▸ **Page text**
Okay, maybe I am being a bit dramatic 😉 However, this is what crosses my mind every time I hear someone trying to query for something in the VCDB (vCenter Server Database) instead of using the vSphere API. Every so often I see a customer request asking for a specific SQL Query to find something in the VCDB. It just baffles me on why someone would want to go through such pain, not to mention this is not supported nor a recommended best practice.

Disclaimer: No kittens were harmed during the writing of this article

There are many disadvantages by going directly to the VCDB versus going through the vSphere API:

  • There are no guarantees on backwards compatibility of the database schema or database views from release to release
  • The data is in a very raw form, there is no abstraction which is usually provided by an API to make consumption easier
  • Risk of crafting queries that could negatively impact the performance of vCenter Server
  • Not officially supported by VMware, unless directed by VMware GSS
  • Pulling hair out while trying to understand the internal relationships of various objects, especially with a complex system like vCenter Server

Although the vSphere data is eventually persisted in the VCDB, the main purpose of the vSphere API, like many other software APIs is to provide a well defined interface for interacting with the underlying platform. I think there are still many vSphere/System Administrators who fear the word "API". Instead of being afraid of APIs, we should all embrace it and start to better understand how they work as it is just a way of interacting with the underlying system.

I can speak from my own personal experience, the first task for me out of college and into the real world was to look into building an application impact assessment report when an vSphere HA event occurred. We knew which Virtual Machines were restarted, but we did not have a good idea of what applications were affected. I had to correlate the impacted Virtual Machines with a list of applications and application owner from our homegrown CMDB which ran on MS SQL Server. At the time, I did not know any better and I thought best way of getting this information was to go directly to the VCDB (at the time this was Virtual Center 2.5). I found myself creating super complex SQL queries and trying to reverse engineer the relationships between all the different tables to get basic information from vCenter Server. If I knew what I know now back then, I would have gone straight to learning the VMware APIs, as I could have gotten everything I needed in just a couple of lines of code. After completing the project among few others which I leverage the VCDB directly, I realized that I needed to learn this VMware API. This early lesson has greatly helped me in my career to further automate IT/VMware infrastructure and help us move towards this new world of a Software-Defined Datacenter.

The diagram below provides an overview of some of the ways the vSphere API can be consumed by customers. An example is the vSphere Web Client and the legacy vSphere C# Client, this is a UI interface that customers can use to interact with the vSphere platform which in turns uses the vSphere API. There are also a variety of CLIs and scripting/programming languages that are built for easily extracting information and performing operations against vSphere that could be as simple as one-liner. The vSphere API can also be consumed by 3rd party companies to further abstract and provide new and interesting ways of interacting with vSphere, a great example of this is the CloudPhysics Card Builder platform that makes creating custom vSphere reports a breeze.

▸ **Tasks to complete**
1) In the article, which release was the VCDB on when the author first queried it directly?
2) Give the article's passage from "The diagram below" up to and including "reports a breeze." again, swapping "one-liner" for "single command".

▸ **Information provided**

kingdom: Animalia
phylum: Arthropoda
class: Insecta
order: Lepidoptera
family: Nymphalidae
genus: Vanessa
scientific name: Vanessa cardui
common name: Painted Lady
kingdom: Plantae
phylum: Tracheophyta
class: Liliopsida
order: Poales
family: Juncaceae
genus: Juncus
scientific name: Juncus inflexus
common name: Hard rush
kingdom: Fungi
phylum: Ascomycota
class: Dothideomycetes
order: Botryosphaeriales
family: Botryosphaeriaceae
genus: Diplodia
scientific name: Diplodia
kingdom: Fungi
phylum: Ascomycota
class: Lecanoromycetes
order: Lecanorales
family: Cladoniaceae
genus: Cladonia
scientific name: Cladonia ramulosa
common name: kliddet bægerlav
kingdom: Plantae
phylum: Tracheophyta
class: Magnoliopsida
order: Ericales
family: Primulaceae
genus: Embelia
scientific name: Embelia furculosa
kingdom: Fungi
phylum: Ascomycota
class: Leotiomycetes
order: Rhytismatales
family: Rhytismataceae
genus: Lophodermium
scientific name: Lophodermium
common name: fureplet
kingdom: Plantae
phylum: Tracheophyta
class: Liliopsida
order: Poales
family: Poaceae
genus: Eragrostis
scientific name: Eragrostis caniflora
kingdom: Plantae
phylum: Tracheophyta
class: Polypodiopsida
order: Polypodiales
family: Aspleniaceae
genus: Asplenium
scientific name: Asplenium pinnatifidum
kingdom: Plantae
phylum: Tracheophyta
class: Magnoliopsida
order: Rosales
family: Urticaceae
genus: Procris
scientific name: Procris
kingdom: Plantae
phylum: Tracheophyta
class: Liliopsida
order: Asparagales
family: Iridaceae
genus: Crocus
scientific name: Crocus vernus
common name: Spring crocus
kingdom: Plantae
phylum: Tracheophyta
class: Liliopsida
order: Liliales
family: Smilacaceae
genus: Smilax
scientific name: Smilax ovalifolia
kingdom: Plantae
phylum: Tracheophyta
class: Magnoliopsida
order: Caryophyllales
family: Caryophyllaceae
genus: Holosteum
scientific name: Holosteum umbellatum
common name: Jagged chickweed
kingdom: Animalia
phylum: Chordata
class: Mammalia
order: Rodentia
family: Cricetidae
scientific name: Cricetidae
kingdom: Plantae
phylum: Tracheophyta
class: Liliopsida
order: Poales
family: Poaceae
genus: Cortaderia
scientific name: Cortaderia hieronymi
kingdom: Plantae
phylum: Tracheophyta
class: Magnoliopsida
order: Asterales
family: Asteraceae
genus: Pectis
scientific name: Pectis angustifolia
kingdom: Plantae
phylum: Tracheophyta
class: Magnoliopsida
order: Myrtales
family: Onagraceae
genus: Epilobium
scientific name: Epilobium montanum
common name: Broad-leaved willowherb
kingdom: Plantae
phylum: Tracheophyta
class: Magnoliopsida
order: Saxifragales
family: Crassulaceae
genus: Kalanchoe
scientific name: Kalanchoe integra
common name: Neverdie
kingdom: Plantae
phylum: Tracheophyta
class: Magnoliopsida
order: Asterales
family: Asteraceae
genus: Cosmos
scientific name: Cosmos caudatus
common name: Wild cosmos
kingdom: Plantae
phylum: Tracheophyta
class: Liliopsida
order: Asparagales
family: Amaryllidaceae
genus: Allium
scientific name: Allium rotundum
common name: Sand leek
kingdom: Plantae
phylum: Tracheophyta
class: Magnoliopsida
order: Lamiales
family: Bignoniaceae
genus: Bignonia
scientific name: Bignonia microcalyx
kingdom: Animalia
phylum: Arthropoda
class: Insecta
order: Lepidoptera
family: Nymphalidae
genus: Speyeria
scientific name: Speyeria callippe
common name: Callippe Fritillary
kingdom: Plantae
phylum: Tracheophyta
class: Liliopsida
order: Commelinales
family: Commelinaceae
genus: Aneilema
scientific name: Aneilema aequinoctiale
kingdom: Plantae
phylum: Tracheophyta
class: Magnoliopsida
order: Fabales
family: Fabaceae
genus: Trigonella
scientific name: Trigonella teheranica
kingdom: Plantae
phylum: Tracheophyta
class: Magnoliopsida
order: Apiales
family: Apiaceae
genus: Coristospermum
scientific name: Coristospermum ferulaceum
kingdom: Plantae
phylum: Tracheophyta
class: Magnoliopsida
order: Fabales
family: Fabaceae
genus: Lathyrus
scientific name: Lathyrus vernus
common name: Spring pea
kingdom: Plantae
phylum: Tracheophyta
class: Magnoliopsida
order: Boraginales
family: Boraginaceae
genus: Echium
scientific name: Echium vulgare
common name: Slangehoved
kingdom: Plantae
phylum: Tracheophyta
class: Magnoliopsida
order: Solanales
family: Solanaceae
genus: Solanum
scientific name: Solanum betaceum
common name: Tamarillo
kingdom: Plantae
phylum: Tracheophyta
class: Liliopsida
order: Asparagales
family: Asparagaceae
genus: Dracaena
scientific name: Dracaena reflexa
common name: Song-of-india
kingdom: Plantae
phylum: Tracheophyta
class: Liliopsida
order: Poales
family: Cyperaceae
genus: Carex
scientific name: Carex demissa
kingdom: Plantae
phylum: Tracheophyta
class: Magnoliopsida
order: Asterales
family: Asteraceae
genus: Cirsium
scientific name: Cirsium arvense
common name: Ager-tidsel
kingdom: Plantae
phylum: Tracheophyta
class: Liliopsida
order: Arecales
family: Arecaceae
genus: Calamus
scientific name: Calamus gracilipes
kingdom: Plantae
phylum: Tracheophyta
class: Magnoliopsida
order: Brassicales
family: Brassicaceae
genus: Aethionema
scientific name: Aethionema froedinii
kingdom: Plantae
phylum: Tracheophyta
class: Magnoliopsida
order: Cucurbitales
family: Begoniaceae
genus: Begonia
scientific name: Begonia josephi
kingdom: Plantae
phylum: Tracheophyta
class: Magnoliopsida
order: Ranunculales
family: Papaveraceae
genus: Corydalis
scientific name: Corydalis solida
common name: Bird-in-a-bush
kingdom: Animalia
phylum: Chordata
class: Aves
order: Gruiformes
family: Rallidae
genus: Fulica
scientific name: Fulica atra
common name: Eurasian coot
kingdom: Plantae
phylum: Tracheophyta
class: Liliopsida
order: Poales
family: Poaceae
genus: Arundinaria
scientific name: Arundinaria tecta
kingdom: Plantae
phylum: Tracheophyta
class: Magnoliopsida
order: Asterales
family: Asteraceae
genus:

▸ **Task-by-task outputs**
1) Virtual Center 2.5

2)
The diagram below provides an overview of some of the ways the vSphere API can be consumed by customers. An example is the vSphere Web Client and the legacy vSphere C# Client, this is a UI interface that customers can use to interact with the vSphere platform which in turns uses the vSphere API. There are also a variety of CLIs and scripting/programming languages that are built for easily extracting information and performing operations against vSphere that could be as simple as single command. The vSphere API can also be consumed by 3rd party companies to further abstract and provide new and interesting ways of interacting with vSphere, a great example of this is the CloudPhysics Card Builder platform that makes creating custom vSphere reports a breeze.